The EMI restructuring continues and the latest Maltby report (PDF, 566 KB), released by EMI last week, provides many insights into the company’s progress and ambitions. Where its competitors or focused on adding parts of the value chain, EMI is slimming down and preparing for an era where corporate marketing, sponsorship dollars and partnerships are its key growth drivers.

The company says it is on track to achieve between £85 and £100 million for the year ending March 31, 2009. This will be attained through sales of property, improved distribution and manufacturing contracts, and the outsourcing of the finance function. Restructuring charges will keep EMI with a net loss until the second half of 2010.

But there’s a risk in its strategy. In reshaping the organization and transforming its roster, EMI has given recorded music market share to its competitors.
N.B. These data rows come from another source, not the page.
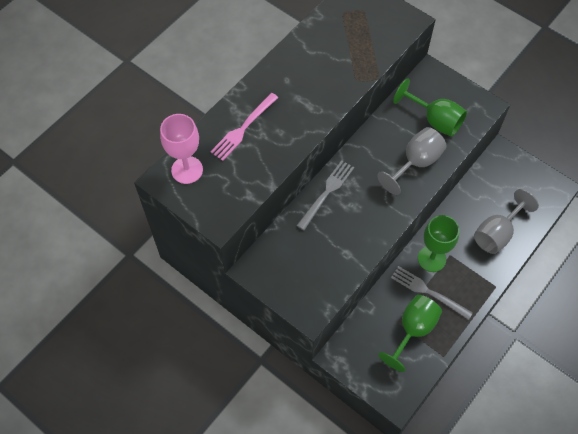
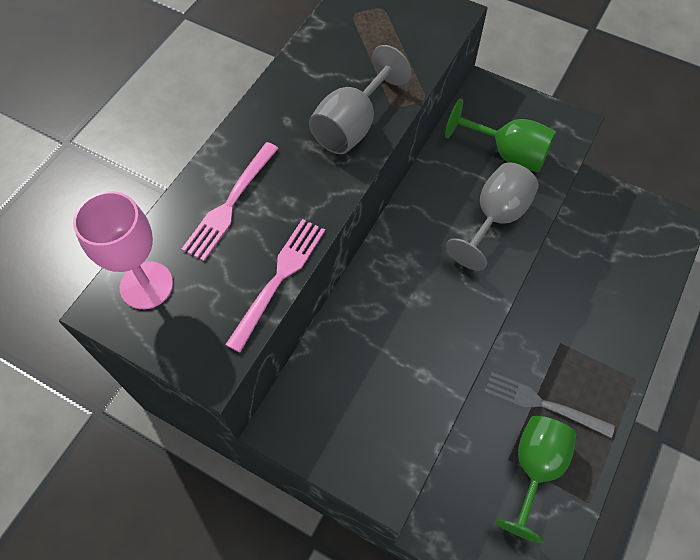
camera: 10 degrees left, 0 degrees up
(266, 178) = (279, 278): none -> pink fork
(326, 192) = (374, 282): grey fork -> none
(431, 259) = (536, 353): green goblet -> none
(497, 233) = (617, 300): grey goblet -> grey goblet (352, 125)

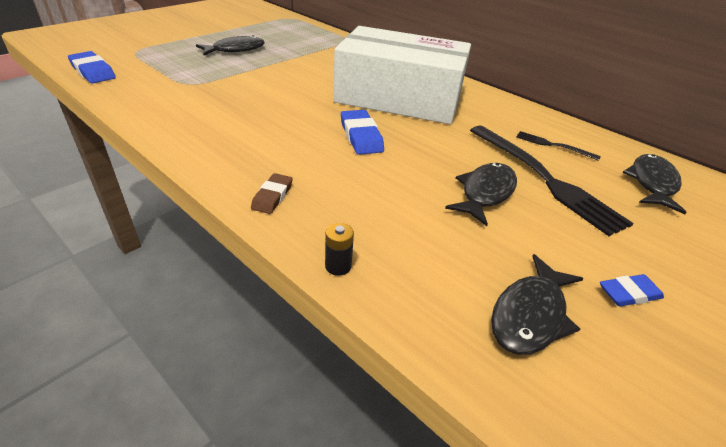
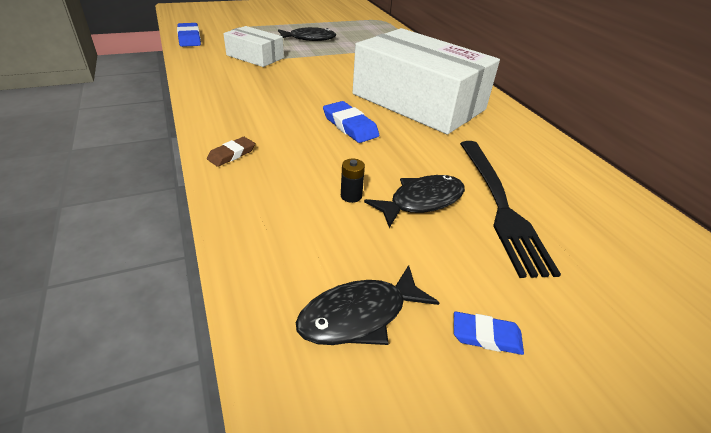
camera: 25 degrees right, 0 degrees up
(194, 80) = (255, 56): none -> white box
(338, 266) = (231, 220): black battery -> black battery (351, 196)
(361, 136) = (350, 126): blue eraser -> blue eraser turned 45 degrees counterclockwise
(553, 145) = (544, 178): black fork -> none
(652, 183) = (632, 244): black fish -> none

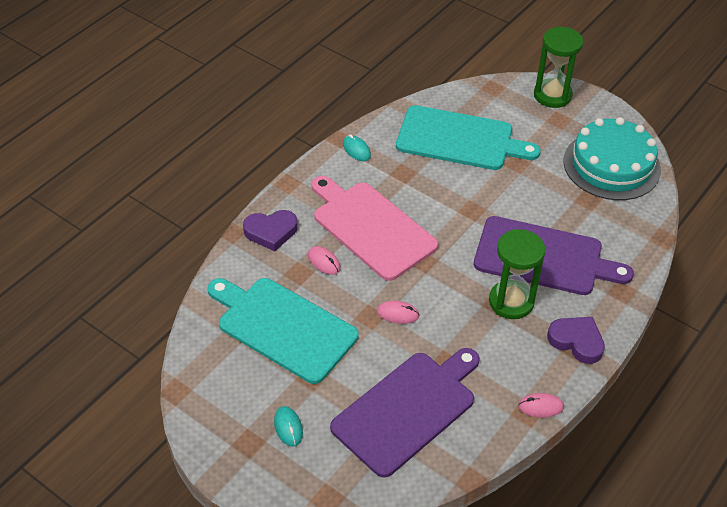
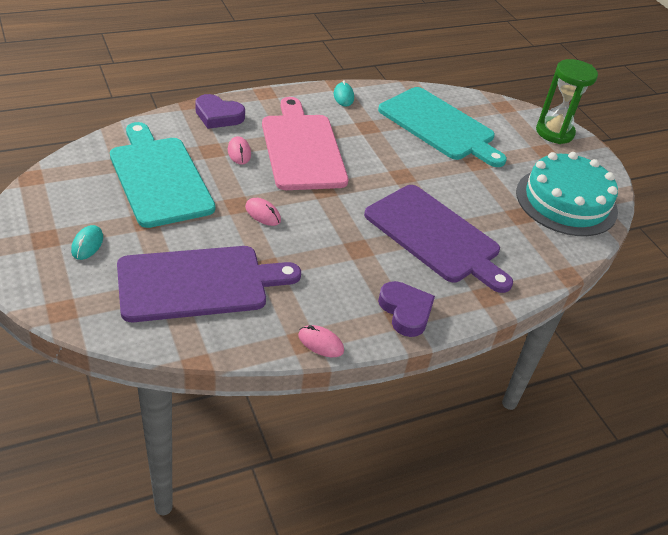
camera: 25 degrees right, 5 degrees down
(511, 302) = (372, 253): green hourglass -> none

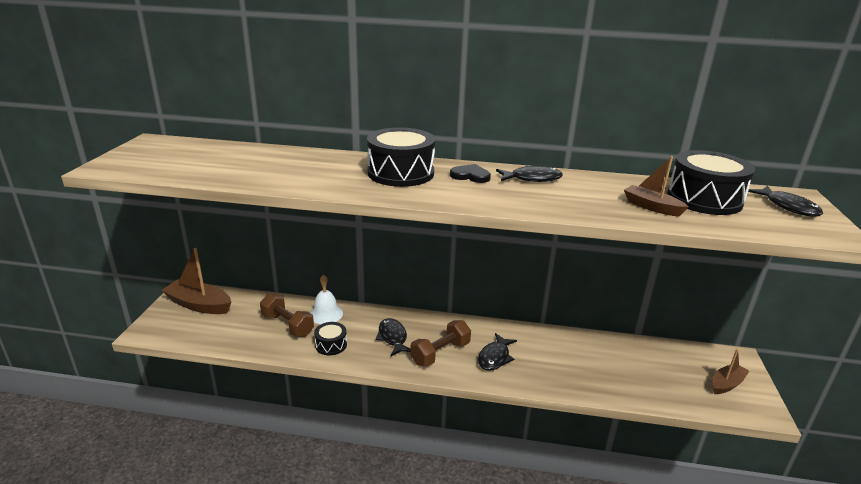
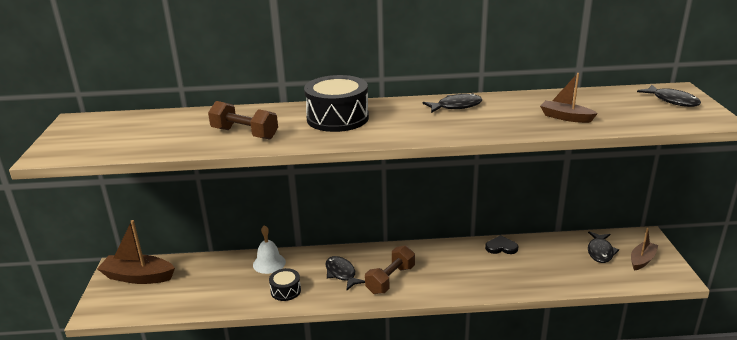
camera: 10 degrees left, 0 degrees up
(287, 325) = (236, 280): brown dumbbell -> brown dumbbell (244, 134)
(470, 176) = (401, 111): black heart -> black heart (501, 247)
(495, 357) = (440, 274): black fish -> black fish (600, 252)
(704, 199) = (605, 104): black drum -> none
The company believes it can save money — and use money more wisely — by putting the “emphasis on artists with genuine potential to come to market in a realistic time frame.” Such omnipotence is rare. In the crap-shoot that is the record business, one does not always know which artists will succeed and which will not. If success was so easy to predict, there would be no failures. Alas, failure is a part of the business, and aversion to risk a vice. By creating more stringent standards for signing and developing new artists, EMI risks losing out on some of tomorrow’s stars. If that is the case, the value of its catalog — and all those musical toothbrushes — will drop relative to its competitors.

One mission of the new EMI may play a part in the quality of its catalog. EMI is setting itself up as a sponsorship-based consumer product company — more than its competitors in this area. It is unlikely that the needs and preferences of potential corporate sponsors will not play a part in the acts that EMI signs and develops. The traditional model is based upon expected consumer reaction. The new model is based partly upon expected corporate reaction. Whether or not the new model lends itself to long-term success is one of the bigger questions surrounding EMI’s strategy.

In spite of these question marks, EMI has made some real progress. In the half-year ended September 20, 2008, EMI revenue was up £60 million — or 10% — to £737 million. EMI’s net loss improved to £155 from £324 in the second half of 2007. In the previous year, EMI’s profit too a £192 million hit from a downward fair value adjustment. The recent finance charges were greater than EBITDA of £130 million. Finance charges totaled £150 million (including a net £25 million loss on exchange fluctuations) in the second half of 2008 versus £130 million in the previous period. As a percent of revenue, that’s an increase of less than a point to 20.35%.

Digital revenue rose almost 50% and digital market share for EMI Music rose to 12.6% from 11.0%. CD sales represented 62% of revenue while digital accounts for 21% of total sales.

There were notable examples of improved efficiency as EMI did a bit more with roughly the same expenses. Overhead dropped 1% (I expected more) while cost of sales dropped 4%. With a decent increase in sales, gross margin as a percent of sales rose to 43.9% from 32.2%. A&R costs as a percent of sales dropped five points to 5%, and sales & marketing costs as a percent of sales fell six points to 14%.

In the EMI Music division, physical sales dropped 8%, digital sales rose 38% to £102 million, sync revenue increased 5%, total revenue increased 1% and gross profit jumped 38%.